Gender Differences in Workplace Fatalities
Posted on Jan 10, 2024 | Comments 0
New statistics from the Bureau of Labor Statistics show that in 2022, 5,486 American workers died after suffering injuries while working. This was up by 5.7 percent from 2021. A worker died every 96 minutes from a work-related injury in 2022 compared to every 101 minutes in 2021. Fatalities due to violence and other injuries by persons or animals increased 11.6 percent to 849 in 2022, compared to 761 in 2021. Homicides accounted for 61.7 percent of these fatalities, with 524 deaths, an 8.9 percent increase from 2021. Suicides increased 13.1 percent to 267 fatalities in 2022.

§ DATA EXCERPTS:
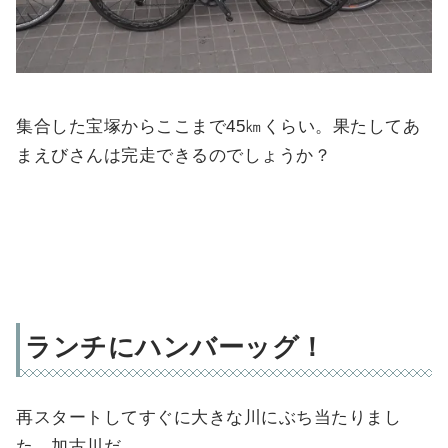
集合した宝塚からここまで45㎞くらい。果たしてあ
まえびさんは完走できるのでしょうか？
ランチにハンバーッグ！
再スタートしてすぐに大きな川にぶち当たりまし
た。加古川だ。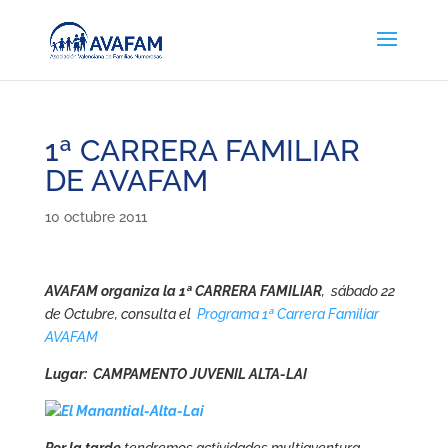
1ª CARRERA FAMILIAR
DE AVAFAM
10 octubre 2011
AVAFAM organiza la 1ª CARRERA FAMILIAR
, sábado 22
de Octubre, consulta el
Programa 1ª Carrera Familiar
AVAFAM
Lugar:
CAMPAMENTO JUVENIL ALTA-LAI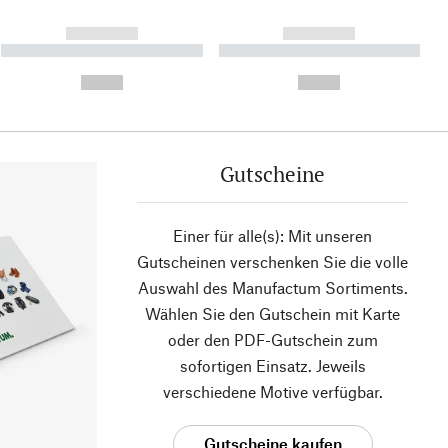
------------
------------
----------- ----------- ----------
----------- ----------- ----------
- -----------
-
--,-- €
--,-- €
Gutscheine
Einer für alle(s): Mit unseren
Gutscheinen verschenken Sie die volle
Auswahl des Manufactum Sortiments.
Wählen Sie den Gutschein mit Karte
oder den PDF-Gutschein zum
sofortigen Einsatz. Jeweils
verschiedene Motive verfügbar.
Gutscheine kaufen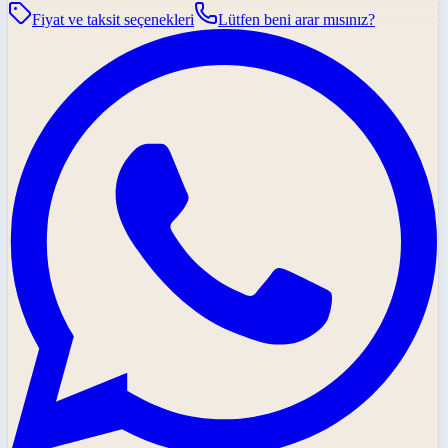
Fiyat ve taksit seçenekleri
Lütfen beni arar mısınız?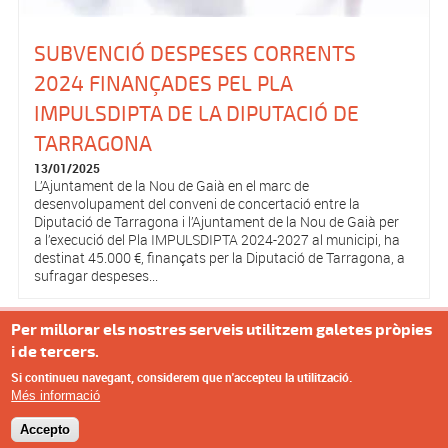
SUBVENCIÓ DESPESES CORRENTS
2024 FINANÇADES PEL PLA
IMPULSDIPTA DE LA DIPUTACIÓ DE
TARRAGONA
13/01/2025
L’Ajuntament de la Nou de Gaià en el marc de
desenvolupament del conveni de concertació entre la
Diputació de Tarragona i l’Ajuntament de la Nou de Gaià per
a l’execució del Pla IMPULSDIPTA 2024-2027 al municipi, ha
destinat 45.000 €, finançats per la Diputació de Tarragona, a
sufragar despeses...
Per millorar els nostres serveis utilitzem galetes pròpies
Pàgines
« primer
‹ anterior
1
2
3
4
5
6
7
8
9
…
i de tercers.
SEGÜENT ›
últim »
Si continueu navegant, considerem que n'accepteu la utilització.
Més informació
Accepto
© Missatge de Copyright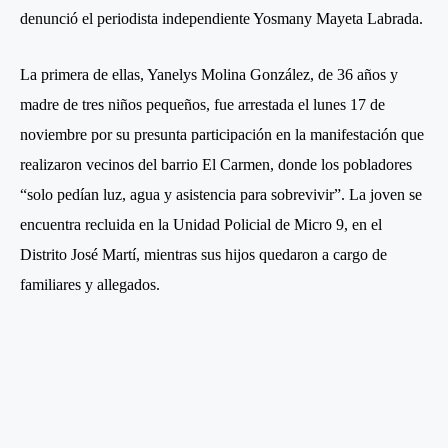
denunció el periodista independiente Yosmany Mayeta Labrada.
La primera de ellas, Yanelys Molina González, de 36 años y
madre de tres niños pequeños, fue arrestada el lunes 17 de
noviembre por su presunta participación en la manifestación que
realizaron vecinos del barrio El Carmen, donde los pobladores
“solo pedían luz, agua y asistencia para sobrevivir”. La joven se
encuentra recluida en la Unidad Policial de Micro 9, en el
Distrito José Martí, mientras sus hijos quedaron a cargo de
familiares y allegados.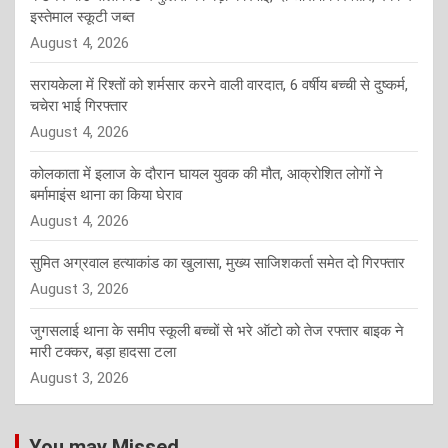
इस्तेमाल स्कूटी जब्त
August 4, 2026
सरायकेला में रिश्तों को शर्मसार करने वाली वारदात, 6 वर्षीय बच्ची से दुष्कर्म,
चचेरा भाई गिरफ्तार
August 4, 2026
कोलकाता में इलाज के दौरान घायल युवक की मौत, आक्रोशित लोगों ने
बर्मामाइंस थाना का किया घेराव
August 4, 2026
सुमित अग्रवाल हत्याकांड का खुलासा, मुख्य साजिशकर्ता समेत दो गिरफ्तार
August 3, 2026
जुगसलाई थाना के समीप स्कूली बच्चों से भरे ऑटो को तेज रफ्तार बाइक ने
मारी टक्कर, बड़ा हादसा टला
August 3, 2026
You may Missed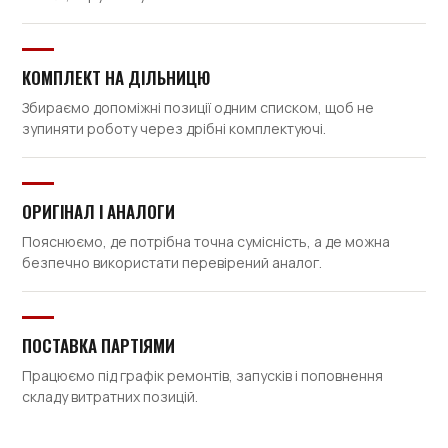
КОМПЛЕКТ НА ДІЛЬНИЦЮ
Збираємо допоміжні позиції одним списком, щоб не
зупиняти роботу через дрібні комплектуючі.
ОРИГІНАЛ І АНАЛОГИ
Пояснюємо, де потрібна точна сумісність, а де можна
безпечно використати перевірений аналог.
ПОСТАВКА ПАРТІЯМИ
Працюємо під графік ремонтів, запусків і поповнення
складу витратних позицій.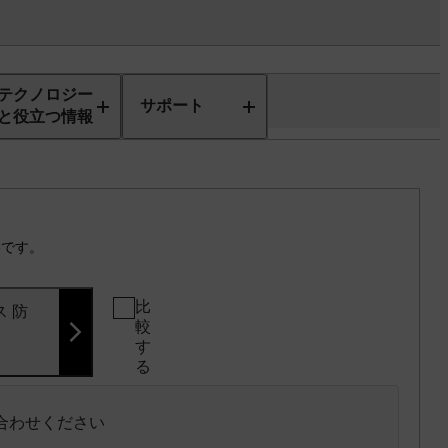
テクノロジー
サポート
と役立つ情報
格です。
比
ス 防
較
す
る
い合わせください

§ EXERCISES TO COMPLETE:
a - From the workplace fatalities post, duplicate the passage starting at "Gender Differences in" and ending at "fatalities in 2022.".
b - Answer these from the workplace fatalities post:
(i) How many American workers died after work injuries in 2022?
(ii) How often did a worker die from a work-related injury in 2021?
(iii) How many homicide deaths were there in 2022?
c - Put this sentence from the workplace fatalities post into Spanish: "Suicides increased 13.1 percent to 267 fatalities in 2022."

§ COMPLETED EXERCISE:
a -
Gender Differences in Workplace Fatalities
Posted on Jan 10, 2024 | Comments 0
New statistics from the Bureau of Labor Statistics show that in 2022, 5,486 American workers died after suffering injuries while working. This was up by 5.7 percent from 2021. A worker died every 96 minutes from a work-related injury in 2022 compared to every 101 minutes in 2021. Fatalities due to violence and other injuries by persons or animals increased 11.6 percent to 849 in 2022, compared to 761 in 2021. Homicides accounted for 61.7 percent of these fatalities, with 524 deaths, an 8.9 percent increase from 2021. Suicides increased 13.1 percent to 267 fatalities in 2022.

b -
(i) 5,486
(ii) Every 101 minutes
(iii) 524

c - Los suicidios aumentaron un 13,1 por ciento, hasta 267 muertes, en 2022.